И дальше все пошло как по накатанной дорожке: резали, кололи, били, выкалывали глаза, срезали кожу – делали все, что требовал Морда, и без особого волнения. Каждый убедил себя, что так правильно, что это отступники, негодяи, подлецы, что без них жить станет лучше, что они, палачи, – настоящие мужчины, не то что скулящие, стонущие куски мяса, в которые превратились их бывшие товарищи. Никто уже не вспоминал, что они с этими ребятами вместе ели, пили, убегали по улицам, спасаясь от разъяренных преследователей, выживали как могли, голодая и объедаясь нечистыми помоечными продуктами до смертельного поноса. Теперь бывшие приятели не были людьми. Они вообще никем не были. И вообще скоро не будут.
Парнишки пересмеивались, передразнивая стонущих от боли парней, обсуждали казнь, а когда у старшего отрезали член, тот, кто отрезал, приставил его к своего паху и весело скакал, потрясая им, как комедиант в дурной похабной пьеске.
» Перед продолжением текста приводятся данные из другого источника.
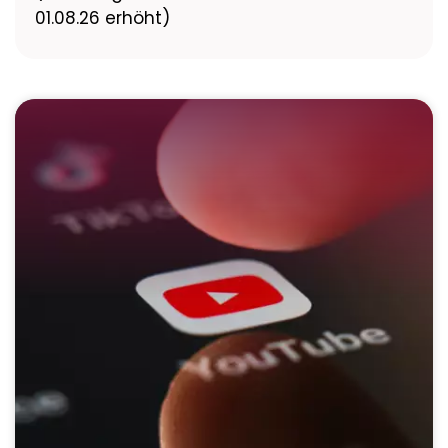
01.08.26 erhöht)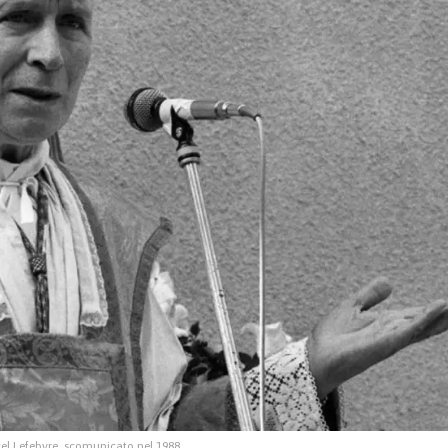
el Lefebvre, scomunicato nel 1988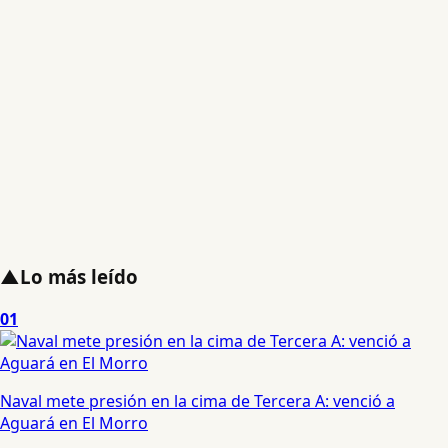
▲
Lo más leído
01
Naval mete presión en la cima de Tercera A: venció a
Aguará en El Morro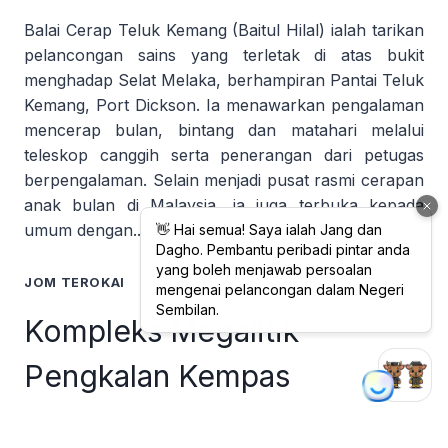
Balai Cerap Teluk Kemang (Baitul Hilal) ialah tarikan
pelancongan sains yang terletak di atas bukit
menghadap Selat Melaka, berhampiran Pantai Teluk
Kemang, Port Dickson. Ia menawarkan pengalaman
mencerap bulan, bintang dan matahari melalui
teleskop canggih serta penerangan dari petugas
berpengalaman. Selain menjadi pusat rasmi cerapan
anak bulan di Malaysia, ia juga terbuka kepada
umum dengan...
JOM TEROKAI
Kompleks Megalitik
Pengkalan Kempas
Kompleks Batu Megalitik Pengkalan Kempas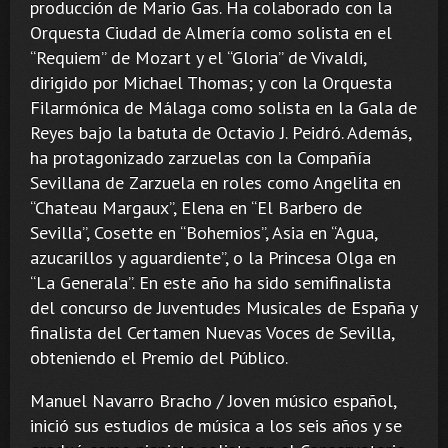
producción de Mario Gas. Ha colaborado con la
Orquesta Ciudad de Almería como solista en el
“Requiem” de Mozart y el “Gloria” de Vivaldi,
dirigido por Michael Thomas; y con la Orquesta
Filarmónica de Málaga como solista en la Gala de
Reyes bajo la batuta de Octavio J. Peidró. Además,
ha protagonizado zarzuelas con la Compañía
Sevillana de Zarzuela en roles como Angelita en
“Chateau Margaux”, Elena en “El Barbero de
Sevilla”, Cosette en “Bohemios”, Asia en “Agua,
azucarillos y aguardiente”, o la Princesa Olga en
“La Generala”. En este año ha sido semifinalista
del concurso de Juventudes Musicales de España y
finalista del Certamen Nuevas Voces de Sevilla,
obteniendo el Premio del Público.
Manuel Navarro Bracho / Joven músico español,
inició sus estudios de música a los seis años y se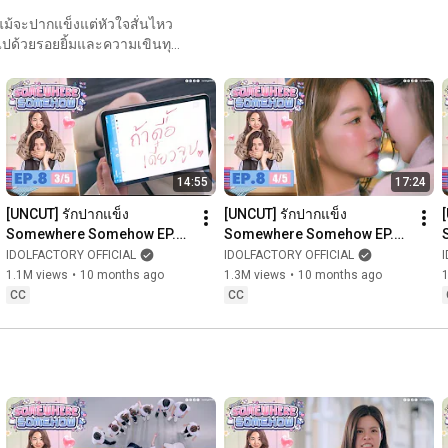
มแม้จะปากแข็งแต่หัวใจสั่นไหว
็มไปด้วยรอยยิ้มและความเขินทุก
sy and hidden feelings rise to
ee用尽办法黏着
断颤动。在日本，醋意与深情逐
m não para de acelerar. No
14:55
17:24
nstante cheio de sorrisos,
[UNCUT] รักปากแข็ง 
[UNCUT] รักปากแข็ง 
Somewhere Somehow EP.8 
Somewhere Somehow EP.8 
(3/5)
(4/5)
IDOLFACTORY OFFICIAL
IDOLFACTORY OFFICIAL
1.1M views
•
10 months ago
1.3M views
•
10 months ago
CC
CC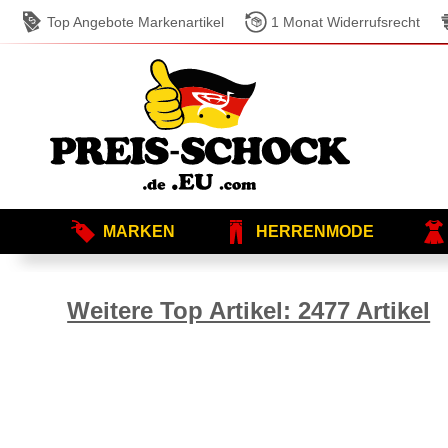
Top Angebote Markenartikel
1 Monat Widerrufsrecht
MARKEN
HERRENMODE
Weitere Top Artikel: 2477 Artikel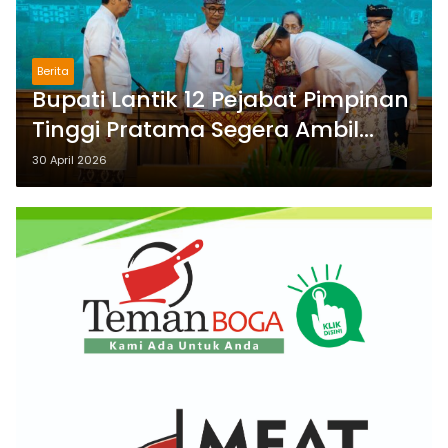
Berita
Bupati Lantik 12 Pejabat Pimpinan
Tinggi Pratama Segera Ambil
Langkah Strategis Mengacu Visi
30 April 2026
Misi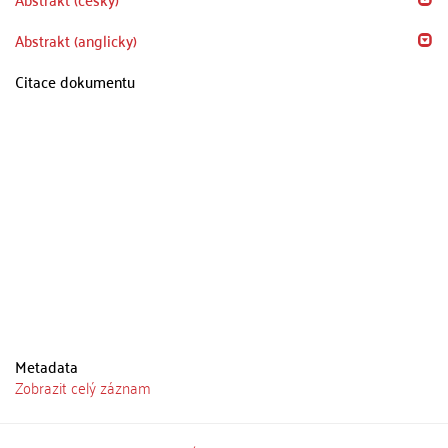
Abstrakt (anglicky)
Citace dokumentu
Metadata
Zobrazit celý záznam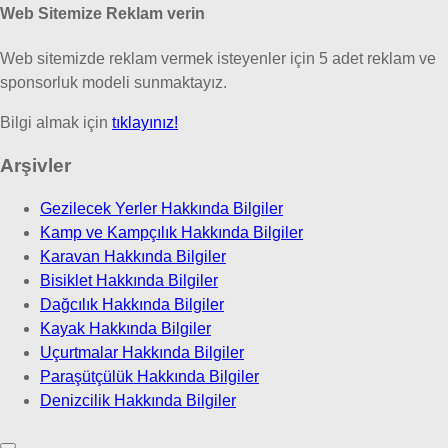
Web Sitemize Reklam verin
Web sitemizde reklam vermek isteyenler için 5 adet reklam ve
sponsorluk modeli sunmaktayız.
Bilgi almak için
tıklayınız!
Arşivler
Gezilecek Yerler Hakkında Bilgiler
Kamp ve Kampçılık Hakkında Bilgiler
Karavan Hakkında Bilgiler
Bisiklet Hakkında Bilgiler
Dağcılık Hakkında Bilgiler
Kayak Hakkında Bilgiler
Uçurtmalar Hakkında Bilgiler
Paraşütçülük Hakkında Bilgiler
Denizcilik Hakkında Bilgiler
Все смеялись и радовались жизни.
Веселье закончилось, когда жертвы перестали подавать признаки жизни, истекшие кровью, потерявшие сознание от нечеловеческой боли.
Через крещение кровью прошли все, кто тут был, теперь, повязанные смертью товарищей, они превратились в некое подобие организации, банды, связанной круговой порукой, скрепленной убийствами – убийствами своих «братьев». Они, эти мальчишки, у которых в жизни не было ничего, кроме «братьев», с которыми делили последний кусок лепешки, теперь будто перешли на другой уровень существования, туда, где не действуют человеческие законы, где можно убивать и наслаждаться убийством, где убийство – это не страшное деяние, а всего лишь работа, которую нужно делать как можно лучше, не думая о жалости, о совести, о подобной дребедени, мешающей жить, совершенно, абсолютно бесполезной и неприменимой в повседневной жизни.